Donald Trump and Hillary Clinton came out ahead after the “Super Tuesday” presidential primaries on March 1st. The results conformed to many of the predictions of pundits and political forecasters alike, although there were a couple of surprises. Many states conducted or released so few polls that it was difficult to gauge their respective predilections. This was evident in the few upsets of the night, such as Cruz winning Alaska and Oklahoma, or Rubio’s saving grace win in Minnesota. Even the political forecasting website 538, much reputed for its reliability in predicting outcomes, had Trump winning in Oklahoma.
Democratic results are as follows: Clinton won Alabama, Arkansas, Georgia, Massachusetts, Tennessee, Texas, and Virginia; Sanders won Colorado, Minnesota, Oklahoma, and Vermont. The results for Republicans are as follows: Trump won Alabama, Arkansas, Georgia, Massachusetts, Tennessee, Vermont, and Virginia; Cruz won Alaska, Oklahoma, and Texas; Rubio only won Minnesota. These results are meaningless without knowing the total delegate count. Although pledged delegates haven’t been completely tabulated yet, rough overall totals are as follows: Clinton 596, Sanders 407, Trump 319, Cruz 226, Rubio 110, Kasich 25, and Carson 8. In viewing these rough totals, keep in mind that unlike the Republicans, Democrats have “superdelegates”. Superdelegates are typically elected officials or prominent party members who aren’t required to vote for any particular candidate. Although the exact superdelegate breakdown– there are 712 in all– may be transient, it is safe to assume that the vast majority of them will go to Hillary Clinton. Taking into account the presumed predilections of these superdelegates, Clinton’s rough total is around 1,058 and Sanders’ should be about 431. To win the nomination, Democrats need 2,382 delegates and Republicans need 1,237.
It would be tedious for me to enumerate the idiosyncratic rules each state’s Republican Party has regarding delegate allocation, so those interested should refer to the following chart provided by “RealClearPolitics”, a website dedicated to aggregating election-related information. As a review; “number of delegates” refers to the total delegate count; primaries involve simply voting whereas caucuses are long tedious negotiation-like procedures, and typically have lower voter turnout as a result; in closed primaries only a candidate’s respective party can vote, but in open primaries independents may also vote; the threshold is the minimum percentage of the vote for a candidate’s party they have received, if it is below the threshold the person receives no delegates; finally, the ceiling refers to the minimum percentage of the vote required to receive all of a state’s allotted delegates, although if the delegates aren’t “pooled” then a candidate surpassing the ceiling would only receive all of the state’s at-large (state-wide) delegates and would then receive congressional district delegates on a proportional basis.

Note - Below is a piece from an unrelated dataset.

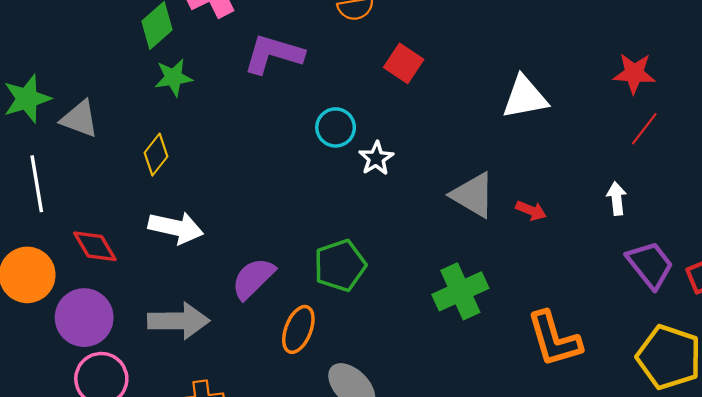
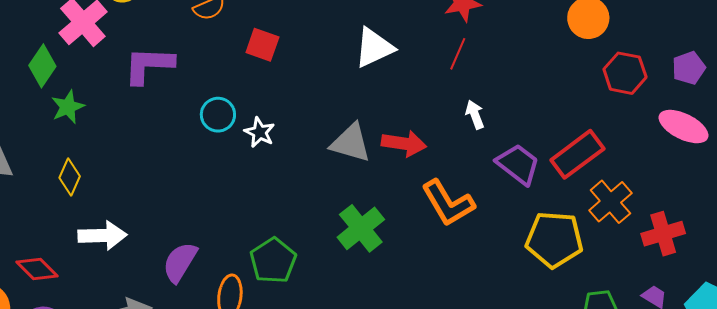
red line: (644, 129) -> (458, 54), moved
red arrow: (531, 210) -> (404, 143), size x1.6
green pentagon: (340, 265) -> (273, 261), moved
orange L-shape: (554, 339) -> (448, 203), moved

If these rules seem complicated to you, you’ll be happy to know that the Democratic Party’s primary rules are relatively simple by comparison. Delegates are simply allotted proportionally above a 15% threshold.
Finally, to put all of this in perspective, the political forecasting website “538” has a helpful page charting the rough delegate trajectory necessary for each of the candidates to win the nomination. At this point, the candidates have reached the following percentages of their target: Clinton 115%, Trump 114%, Sanders 84%, Cruz 61% and Rubio 46%.